▶ DIRECTIONS: Could you replace "Can you find" with "Where is" in the lines below and give them back with nothing else changed, leaving the pictures out?

▶ LISTING:
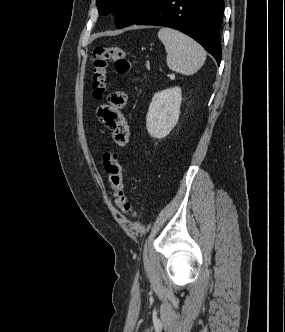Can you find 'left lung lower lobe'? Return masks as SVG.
Returning <instances> with one entry per match:
<instances>
[{"mask_svg":"<svg viewBox=\"0 0 285 332\" xmlns=\"http://www.w3.org/2000/svg\"><path fill=\"white\" fill-rule=\"evenodd\" d=\"M224 0H156L134 23L177 29L199 42L221 61L220 27Z\"/></svg>","mask_w":285,"mask_h":332,"instance_id":"obj_1","label":"left lung lower lobe"}]
</instances>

▶ SOLUTION TO THE PROBLEM:
Where is 'left lung lower lobe'? Return masks as SVG.
Returning <instances> with one entry per match:
<instances>
[{"mask_svg":"<svg viewBox=\"0 0 285 332\" xmlns=\"http://www.w3.org/2000/svg\"><path fill=\"white\" fill-rule=\"evenodd\" d=\"M224 0H156L134 23L177 29L199 42L221 61L220 27Z\"/></svg>","mask_w":285,"mask_h":332,"instance_id":"obj_1","label":"left lung lower lobe"}]
</instances>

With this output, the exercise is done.